All I'm arguing is that court action generally post-dates rather than pre-dates the politically viability of a given issue. However it was that Maryland or Nevada or Indiana decided to repeal their anti-miscegenation laws, the fact that they did so is prima facia proof that repealing anti-miscegenation laws was a politically viable decision to make.

The question of "constituencies" is a red herring -- all I need to demonstrate for my thesis to hold is that political viability predates legal viability (at least before the Supreme Court, at least most of the time). This is the reverse of Carolene Products, which says that courts should intervene when the political option is effectively foreclosed due to the marginalization of the group or issue.

An example that would falsify my hypothesis would have been if the Supreme Court had ruled the other way in Baker v. Nelson. That was a 1972 challenge against barring gays from marriage, and one that occurred way before gay marriage was on anybody's political radar screen. But of course, the Supreme Court dismissed Baker in a single sentence.

N. Friedman said...


Not to be too stubborn here, but you have subtlety altered your thesis.

Your original thesis was: "A major part of my comment thesis is that courts don't protect the politically powerless, but rather only intervene once a marginalized group has demonstrated some clout in the political arena." The group must demonstrate some clout, according to your original thesis. That is not something I added.

Now, you claim, "all I need to demonstrate for my thesis to hold is that political viability predates legal viability."

The problem with that thesis is that it is hopelessly vague, as in the term "political viability" is not only elastic but could mean anything at all.

Returning to our discussion about the Loving case, there was no group with clout involved. And, whatever viability there was in the cause was outside of the Confederacy, the place where the Court was asked to act. So, your contention assumes a United States post civil rights era.

One might better argue, with at least some degree of historical support, that there was no viability in the South on the issue and, while there were reasons why such laws disappeared in other parts of the country, the South presented very different issues and political forces. Moreover, by 1967, Jim Crow was in retreat. While there was no viable force pushing for the result in Loving, the forces against the couple were in retreat, but for unrelated reasons.

Akio said...

I find it bizarre in the extreme to suggest that there was no group with clout involved in the Loving case.

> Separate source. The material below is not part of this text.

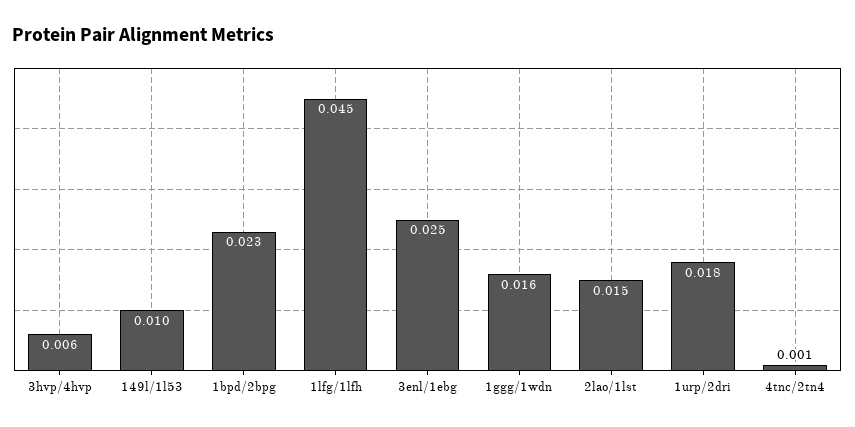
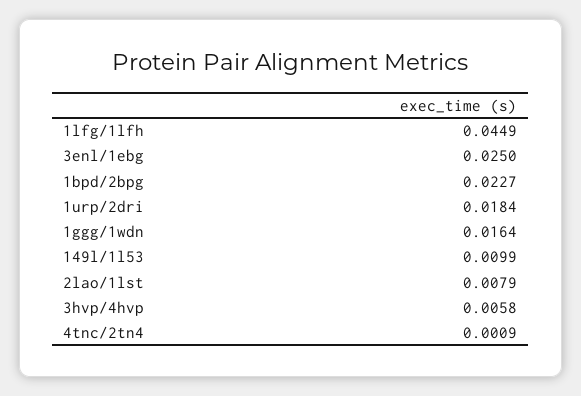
2lao/1lst: 0.015 -> 0.0079

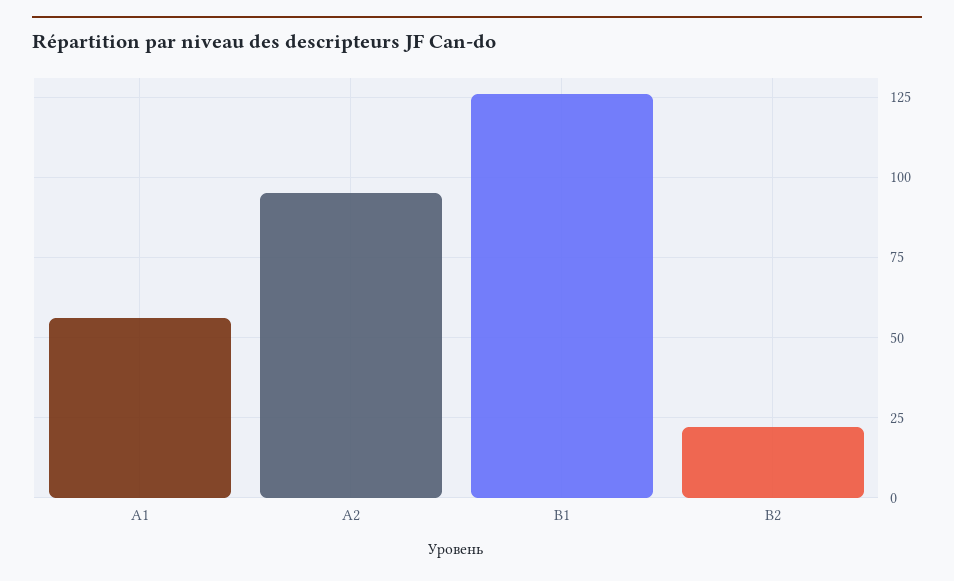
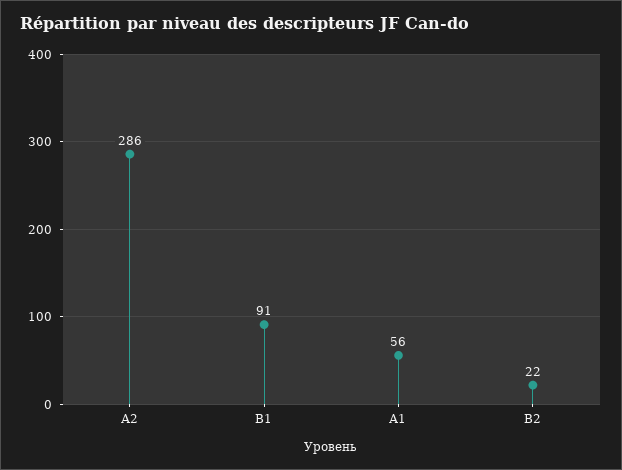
А2: 95 -> 286
В1: 125 -> 91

The group of people interracially marrying was, at the time, quite small, but the relevant constituency included all those supporting interracial marriage, including civil rights advocates of all colors, regardless of whether or not they were ever interested in the possibility of marrying a person of another race.

For a minority, gaining political clout doesn't mean increasing the numbers of that minority, it means getting larger segments of society to sign on to their platform. The gay equality movement hasn't gained political relevance by turning more people gay, for instance; the change is that more people of all orientations accept the aims of the movement.